Am meisten Aufsehen erregte im Plenum, das lange nicht mehr so gut besucht war, jedoch seine Ausführung zur Frage der zukünftigen Bennenung Kataloniens.

Die angestrebte Bezeichnung der Region als „Nation“ gehe einfach zu weit, so Zapatero (Nach der Verfassung kann nur Spanien eine Nation sein). Der Ministerpräsident vermied es jedoch auch hierbei, eine abweisende Position zu beziehen, sondern plädierte vielmehr für Alternativen wie „nationale Identität“, eine nach seinen Worten „einwandfrei verfassungskonforme Bezeichnung“.

Während Zapatero sich offen für Kataloniens Bestrebungen aussprach, schimpfte Oppositionschef Mariano Rajoy, das Projekt sei eine „verdeckte Reform der Konstitution“ und könne somit nicht auf dem gewählten Weg „bearbeitet“ werden. Seiner Meinung nach müsse der Entwurf umgehend an das Regionalparlament zurückgehen.
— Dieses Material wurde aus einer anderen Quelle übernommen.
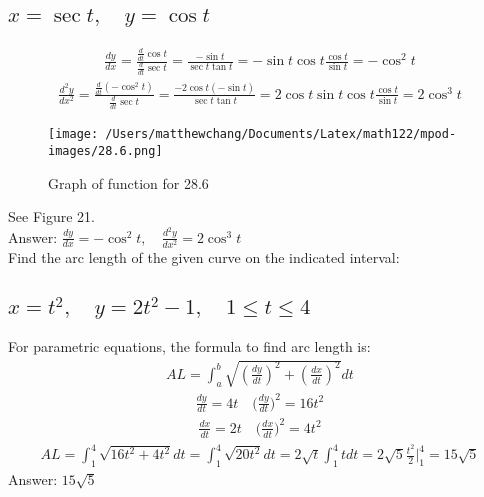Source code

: \documentclass{article}
\begin{document}
\subsection{$x = \sec{t}, \quad y = \cos{t}$}
\begin{align*}
	\frac{dy}{dx} = \frac{\frac{d}{dt}\cos{t}}{\frac{d}{dt}\sec{t}} = \frac{-\sin{t}}{\sec{t} \tan{t}} = -\sin{t} \cos{t} \frac{\cos{t}}{\sin{t}} = -\cos^2{t}
\end{align*}
\begin{align*}
	\frac{d^2 y}{dx^2} = \frac{\frac{d}{dt} (-\cos^2{t})}{\frac{d}{dt} \sec{t}} = \frac{-2 \cos{t} (-\sin{t})}{\sec{t} \tan{t}} = 2\cos{t} \sin{t} \cos{t} \frac{\cos{t}}{\sin{t}} = 2 \cos^3{t}
\end{align*}
\begin{figure}
	\centering
	\texttt{[image: /Users/matthewchang/Documents/Latex/math122/mpod-images/28.6.png]}
	\caption{Graph of function for 28.6}
\end{figure}
See Figure 21. \\[10pt]
Answer: $\frac{dy}{dx} = -\cos^2{t}, \quad \frac{d^2 y}{dx^2} = 2\cos^3{t}$
\\[10pt]
Find the arc length of the given curve on the indicated interval:

\subsection{$x = t^2, \quad y = 2t^2 - 1, \quad 1 \leq t \leq 4$}
For parametric equations, the formula to find arc length is:
\begin{align*}
	AL = \int_a^b {\sqrt{(\frac{dy}{dt})^2 + (\frac{dx}{dt})^2} dt}
\end{align*}
\begin{align*}
	\frac{dy}{dt} = 4t \quad \bigg( \frac{dy}{dt} \bigg)^2 = 16t^2
\end{align*}
\begin{align*}
	\frac{dx}{dt} = 2t \quad \bigg( \frac{dx}{dt} \bigg)^2 = 4t^2
\end{align*}
\begin{align*}
	AL = \int_1^4 {\sqrt{16t^2 + 4t^2}dt} = \int_1^4 {\sqrt{20t^2}dt} = 2\sqrt{t} \int_1^4 {t dt} = 2\sqrt{5} \frac{t^2}{2} \bigg|_1^4 = 15\sqrt{5}
\end{align*}
Answer: $15\sqrt{5}$

\end{document}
Bereits im Vorfeld zur Parlamentsdebatte hatte die kritische Haltung der Statuten-Gegner für einiges Aufsehen und nicht zuletzt Ärger gesorgt. Nicht nur hatte der konservative Ex-Regierungschef José María Aznar die Gemüter erhitzt, indem er erneut im Ausland gegen die Regierung wetterte. Die Einheit Spaniens sei durch die katalanischen Autonomiebestrebungen gefährdet, schimpfte er unter anderem und beschuldigte Zapatero, Spanien an den „Rand des Abgrunds“ zu führen.

Für noch mehr Wirbel sorgte eine Kampagne der Autonomie-Gegner, die beispielsweise über das Internet zum Boykott katalanischer Produkte aufriefen. Das ging so weit, dass sich PP-Chef Mariano Rajoy schließlich gezwungen sah, öffentlich mit katalanischem „Cava“ (Sekt) anzustoßen, um nicht Gefahr zu laufen als „Hetzer“ in Verruf zu kommen.